Following a comprehensive eye examination to determine eligibility, qualifying subjects in the preliminary study underwent immediate 4–6 week washout of topical IOP-lowering medications, while in WIGLS qualifying subjects were randomized to immediate washout or to continue current IOP-lowering therapy for an additional 3 or 6 months before commencing washout (to quantify post-randomization regression to the mean). After washout, baseline IOP was established in two sessions 1–3 hours apart (preliminary study) or 1–3 days apart (WIGLS). In both studies at all visits, IOP was measured by a single examiner using the same Perkins tonometer at the same time of day (± 2 hours) for each subject following a modified OHTS protocol as follows: with the Perkins tonometer set to 10 mmHg, the examiner adjusted the dial without looking at it to achieve applanation; the Perkins tonometer was removed from the eye, the IOP read and recorded, and the dial set back to 10 mmHg. This process was repeated in the same eye, with a third reading taken only if the first two differed by 4 mmHg or more. These two (or three) values were averaged. The procedure was then repeated on the fellow eye.
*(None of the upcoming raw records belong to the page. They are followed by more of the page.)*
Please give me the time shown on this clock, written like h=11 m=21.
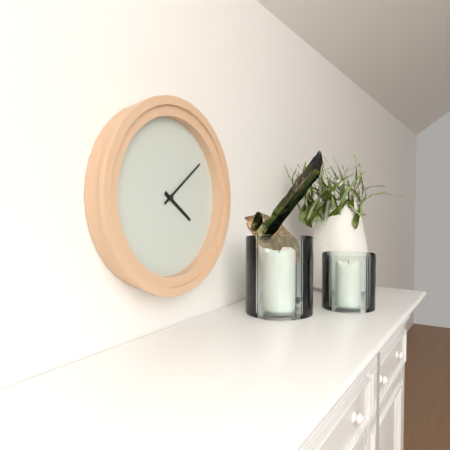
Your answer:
h=4 m=9
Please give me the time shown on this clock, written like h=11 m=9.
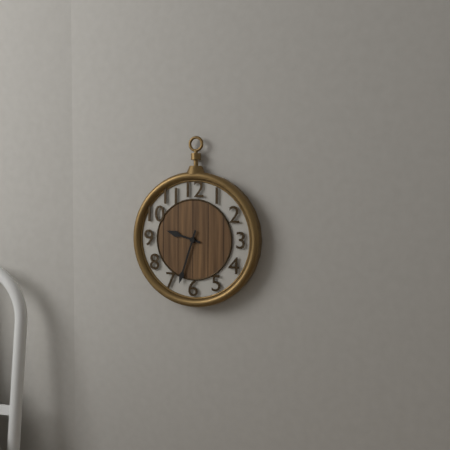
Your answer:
h=9 m=33
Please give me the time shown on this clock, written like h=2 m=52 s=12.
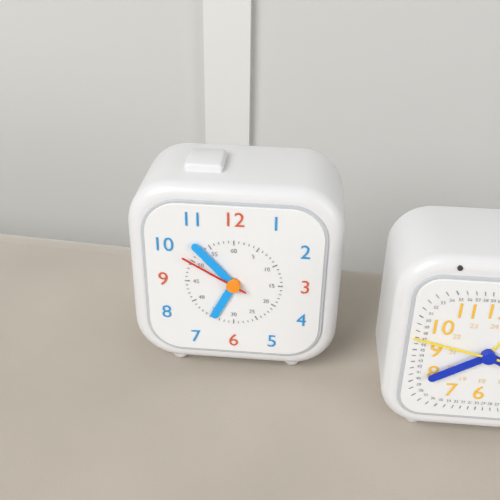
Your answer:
h=6 m=53 s=50
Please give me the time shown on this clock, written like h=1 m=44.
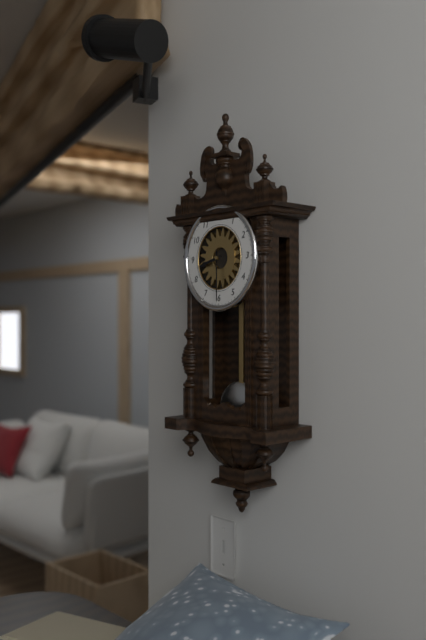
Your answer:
h=8 m=30
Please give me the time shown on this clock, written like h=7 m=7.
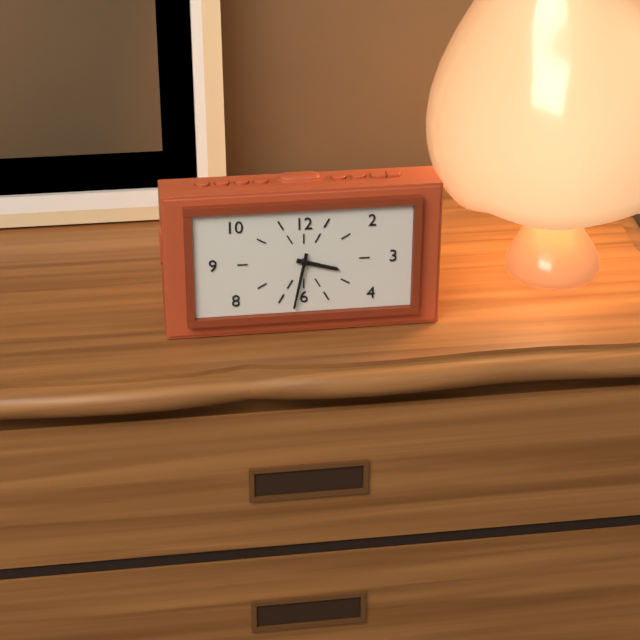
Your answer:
h=3 m=32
The average of all IOP measurements in both sessions was taken as the baseline IOP. Following the final baseline IOP assessment, SLT was performed as follows: after instillation of topical anesthetic and brimonidine 0.2%, approximately 100 treatment spots were applied to the full 360 degrees of the trabecular meshwork in each eye; the energy was adjusted throughout the procedure to produce tiny champagne bubbles with every second or third spot. All SLT treatments were delivered using the Lumenis Selecta II portable slit-lamp mounted platform and the Latina lens. Subjects were then reexamined 1 hour, 1 week, and 1 month post-SLT, and then every 3 months (through January 2017) or every 4 months (after January 2017) thereafter through September 2018. SLT retreatment was based on pre-specified retreatment criteria related to exceeding target IOP at 2 consecutive study visits.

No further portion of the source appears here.